Top Story: October 12, 2010

Offshore Wind Gets Connected

transmission

Google and an investment firm that specializes in renewable energy signed an agreement yesterday to develop (and fund) a transmission line in the Atlantic that will carry offshore wind power to eastern states.

According to The Official Google Blog:

When built out, the Atlantic Wind Connection (AWC) backbone will stretch 350 miles off the coast from New Jersey to Virginia and will be able to connect 6,000MW of offshore wind turbines. That’s equivalent to 60% of the wind energy that was installed in the entire country last year and enough to serve approximately 1.9 million households.

The construction on the line—a copper cable with insulation and shielding that will not be buried—will not begin until 2013. Initially, the line will potentially carry cheap electricity from Virginia to New Jersey, where costs are high.

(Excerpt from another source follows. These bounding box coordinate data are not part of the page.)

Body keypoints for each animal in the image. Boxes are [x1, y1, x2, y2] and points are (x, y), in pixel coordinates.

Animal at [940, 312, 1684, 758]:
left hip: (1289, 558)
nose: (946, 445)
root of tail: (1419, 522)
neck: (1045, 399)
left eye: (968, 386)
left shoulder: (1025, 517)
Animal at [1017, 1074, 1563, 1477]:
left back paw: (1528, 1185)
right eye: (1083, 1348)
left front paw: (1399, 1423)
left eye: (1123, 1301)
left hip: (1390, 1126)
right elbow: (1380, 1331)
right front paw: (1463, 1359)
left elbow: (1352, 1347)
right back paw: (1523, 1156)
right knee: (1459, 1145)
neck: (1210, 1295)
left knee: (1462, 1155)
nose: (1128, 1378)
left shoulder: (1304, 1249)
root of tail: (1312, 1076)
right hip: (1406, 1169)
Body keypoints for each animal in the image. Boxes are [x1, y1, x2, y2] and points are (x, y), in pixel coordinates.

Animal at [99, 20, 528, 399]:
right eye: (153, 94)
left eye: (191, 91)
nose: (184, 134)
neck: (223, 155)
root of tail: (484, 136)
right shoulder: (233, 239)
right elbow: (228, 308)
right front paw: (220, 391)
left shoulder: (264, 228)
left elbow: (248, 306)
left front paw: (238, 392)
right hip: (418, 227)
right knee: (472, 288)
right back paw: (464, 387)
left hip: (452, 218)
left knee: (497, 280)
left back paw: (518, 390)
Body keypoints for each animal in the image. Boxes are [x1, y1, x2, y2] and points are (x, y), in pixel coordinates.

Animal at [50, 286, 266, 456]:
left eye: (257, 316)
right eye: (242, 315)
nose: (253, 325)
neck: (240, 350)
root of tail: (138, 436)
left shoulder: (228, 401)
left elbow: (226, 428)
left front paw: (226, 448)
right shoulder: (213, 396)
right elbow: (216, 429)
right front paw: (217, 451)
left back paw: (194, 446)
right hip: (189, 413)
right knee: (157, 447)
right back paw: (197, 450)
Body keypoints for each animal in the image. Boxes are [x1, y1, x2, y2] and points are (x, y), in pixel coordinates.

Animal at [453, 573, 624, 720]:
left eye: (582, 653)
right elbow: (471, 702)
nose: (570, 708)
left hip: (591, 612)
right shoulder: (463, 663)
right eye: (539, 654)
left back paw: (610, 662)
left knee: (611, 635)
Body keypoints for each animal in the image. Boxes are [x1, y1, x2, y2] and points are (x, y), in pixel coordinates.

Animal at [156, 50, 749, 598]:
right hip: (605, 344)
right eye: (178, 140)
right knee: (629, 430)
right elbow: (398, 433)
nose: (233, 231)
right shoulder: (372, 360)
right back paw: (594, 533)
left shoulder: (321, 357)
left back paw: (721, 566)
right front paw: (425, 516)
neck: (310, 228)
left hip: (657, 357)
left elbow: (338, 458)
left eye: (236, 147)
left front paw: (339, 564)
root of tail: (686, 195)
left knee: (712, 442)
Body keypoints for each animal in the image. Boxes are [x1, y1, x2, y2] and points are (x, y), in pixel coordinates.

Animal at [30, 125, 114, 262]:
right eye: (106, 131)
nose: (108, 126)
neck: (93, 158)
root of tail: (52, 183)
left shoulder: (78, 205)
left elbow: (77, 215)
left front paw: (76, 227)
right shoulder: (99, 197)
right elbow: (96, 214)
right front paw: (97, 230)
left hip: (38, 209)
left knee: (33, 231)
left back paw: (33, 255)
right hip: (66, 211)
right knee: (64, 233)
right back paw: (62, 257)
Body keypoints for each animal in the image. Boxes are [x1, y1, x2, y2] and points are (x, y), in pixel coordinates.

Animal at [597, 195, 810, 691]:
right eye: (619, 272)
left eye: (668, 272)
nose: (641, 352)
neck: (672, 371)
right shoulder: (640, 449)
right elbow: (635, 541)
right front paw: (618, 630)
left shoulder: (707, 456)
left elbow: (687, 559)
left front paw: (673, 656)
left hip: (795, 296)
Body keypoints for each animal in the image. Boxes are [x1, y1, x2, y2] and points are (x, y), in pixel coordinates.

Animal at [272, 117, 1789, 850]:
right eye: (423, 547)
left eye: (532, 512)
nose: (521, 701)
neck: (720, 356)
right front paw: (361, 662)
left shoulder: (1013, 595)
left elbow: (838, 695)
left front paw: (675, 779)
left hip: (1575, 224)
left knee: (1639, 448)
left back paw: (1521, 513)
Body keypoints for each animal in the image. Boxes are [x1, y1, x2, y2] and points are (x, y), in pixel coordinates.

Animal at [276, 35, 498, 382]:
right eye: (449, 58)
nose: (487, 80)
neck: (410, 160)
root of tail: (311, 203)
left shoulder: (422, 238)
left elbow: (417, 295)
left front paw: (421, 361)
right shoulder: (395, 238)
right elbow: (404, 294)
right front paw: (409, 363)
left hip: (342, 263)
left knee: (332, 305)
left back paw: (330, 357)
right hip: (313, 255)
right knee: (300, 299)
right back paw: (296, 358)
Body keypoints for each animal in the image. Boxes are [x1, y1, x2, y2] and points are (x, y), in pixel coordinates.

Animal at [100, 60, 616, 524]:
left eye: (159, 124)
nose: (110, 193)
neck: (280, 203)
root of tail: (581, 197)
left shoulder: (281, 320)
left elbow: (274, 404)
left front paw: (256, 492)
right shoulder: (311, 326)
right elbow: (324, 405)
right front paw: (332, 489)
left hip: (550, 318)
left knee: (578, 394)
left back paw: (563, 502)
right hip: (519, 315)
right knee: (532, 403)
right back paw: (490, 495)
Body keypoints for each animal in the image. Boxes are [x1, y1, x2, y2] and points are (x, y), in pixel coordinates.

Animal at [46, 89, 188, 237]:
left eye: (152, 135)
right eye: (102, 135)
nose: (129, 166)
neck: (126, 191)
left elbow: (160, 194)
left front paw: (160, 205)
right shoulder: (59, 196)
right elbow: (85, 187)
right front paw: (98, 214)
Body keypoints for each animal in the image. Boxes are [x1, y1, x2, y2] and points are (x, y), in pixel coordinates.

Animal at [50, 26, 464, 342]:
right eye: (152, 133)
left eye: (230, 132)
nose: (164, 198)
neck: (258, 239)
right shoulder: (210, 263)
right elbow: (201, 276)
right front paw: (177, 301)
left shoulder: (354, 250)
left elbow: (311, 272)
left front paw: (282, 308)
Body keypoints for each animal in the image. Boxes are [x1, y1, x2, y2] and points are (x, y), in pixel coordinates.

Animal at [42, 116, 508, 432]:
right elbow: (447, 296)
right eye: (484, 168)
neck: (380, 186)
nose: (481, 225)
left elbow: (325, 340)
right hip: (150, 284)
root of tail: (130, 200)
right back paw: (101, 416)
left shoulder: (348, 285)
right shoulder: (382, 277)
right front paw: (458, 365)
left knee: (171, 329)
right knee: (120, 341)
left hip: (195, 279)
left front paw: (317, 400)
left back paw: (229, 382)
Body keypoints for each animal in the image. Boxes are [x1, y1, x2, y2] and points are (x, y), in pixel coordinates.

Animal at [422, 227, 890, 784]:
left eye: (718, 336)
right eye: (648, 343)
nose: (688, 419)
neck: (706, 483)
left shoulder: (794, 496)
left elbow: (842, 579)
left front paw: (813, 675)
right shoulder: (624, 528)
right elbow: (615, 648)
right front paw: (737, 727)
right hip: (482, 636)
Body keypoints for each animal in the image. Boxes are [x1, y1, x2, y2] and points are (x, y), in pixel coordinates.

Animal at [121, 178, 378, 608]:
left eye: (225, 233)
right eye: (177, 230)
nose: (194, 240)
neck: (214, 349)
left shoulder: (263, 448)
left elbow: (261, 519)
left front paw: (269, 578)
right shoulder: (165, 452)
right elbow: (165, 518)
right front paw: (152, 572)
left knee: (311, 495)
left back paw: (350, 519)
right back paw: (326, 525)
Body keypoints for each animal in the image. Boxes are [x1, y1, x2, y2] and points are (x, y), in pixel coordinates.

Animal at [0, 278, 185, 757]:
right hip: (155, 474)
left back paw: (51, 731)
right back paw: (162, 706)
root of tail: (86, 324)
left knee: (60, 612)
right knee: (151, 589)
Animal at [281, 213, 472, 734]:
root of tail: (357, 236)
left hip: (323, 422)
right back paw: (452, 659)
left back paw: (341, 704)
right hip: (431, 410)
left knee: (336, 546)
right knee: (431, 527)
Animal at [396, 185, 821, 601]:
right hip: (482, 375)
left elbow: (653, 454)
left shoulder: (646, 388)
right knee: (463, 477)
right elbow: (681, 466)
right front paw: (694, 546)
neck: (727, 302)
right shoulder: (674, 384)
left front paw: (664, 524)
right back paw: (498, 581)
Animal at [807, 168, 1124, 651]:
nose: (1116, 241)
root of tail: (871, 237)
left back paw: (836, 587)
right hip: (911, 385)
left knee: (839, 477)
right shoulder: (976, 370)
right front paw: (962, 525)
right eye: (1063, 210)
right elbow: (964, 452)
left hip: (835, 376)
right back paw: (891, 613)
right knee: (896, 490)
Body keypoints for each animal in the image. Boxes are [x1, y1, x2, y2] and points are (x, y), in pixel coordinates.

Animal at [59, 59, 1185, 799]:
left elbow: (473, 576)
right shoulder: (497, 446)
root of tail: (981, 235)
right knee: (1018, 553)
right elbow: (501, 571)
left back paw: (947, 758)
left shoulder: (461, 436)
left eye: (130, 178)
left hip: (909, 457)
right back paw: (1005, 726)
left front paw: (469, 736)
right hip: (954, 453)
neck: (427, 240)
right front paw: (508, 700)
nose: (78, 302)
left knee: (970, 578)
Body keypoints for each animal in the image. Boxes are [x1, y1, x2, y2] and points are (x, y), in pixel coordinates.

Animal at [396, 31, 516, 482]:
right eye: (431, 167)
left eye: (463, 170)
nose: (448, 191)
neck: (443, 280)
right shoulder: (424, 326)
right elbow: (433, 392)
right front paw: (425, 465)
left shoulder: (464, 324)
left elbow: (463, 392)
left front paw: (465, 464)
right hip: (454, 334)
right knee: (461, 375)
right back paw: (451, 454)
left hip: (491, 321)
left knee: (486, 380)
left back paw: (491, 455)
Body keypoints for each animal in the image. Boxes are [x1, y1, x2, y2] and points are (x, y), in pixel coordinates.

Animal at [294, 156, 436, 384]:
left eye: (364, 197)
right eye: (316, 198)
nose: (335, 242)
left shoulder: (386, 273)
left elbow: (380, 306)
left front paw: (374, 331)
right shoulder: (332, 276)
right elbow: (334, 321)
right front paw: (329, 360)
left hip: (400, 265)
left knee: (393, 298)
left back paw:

The plan calls for offshore wind power transmission to begin in 2021.

The entire project is set to cost $5 billion and Google and their partners realize offshore wind is not the cheapest investment, but they’re in it for the long haul. From the New York Times:

Generating electricity from offshore wind is far more expensive than relying on coal, natural gas or even onshore wind. But energy experts anticipate a growing demand for the offshore turbines to meet state requirements for greater reliance on local renewable energy as a clean alternative to fossil fuels.

The Academy reported on offshore wind in April, when a paper was published in the Proceedings of the National Academy of Sciences describing the need and efficiency of a transmission line, linking the offshore wind turbines for consistent delivery. The Green Blog in the New York Times describes this project fulfilling that idea:

… the new proposal for an Atlantic Wind Connection is actually about a series of links terminating at substations built on platforms that would sit in the ocean like oil drilling platforms, except, of course, these are clean-energy installations harnessing wind power. They would have to be hurricane-proof and include a spot where a service vessel could moor. Wind farms would tie into the system here.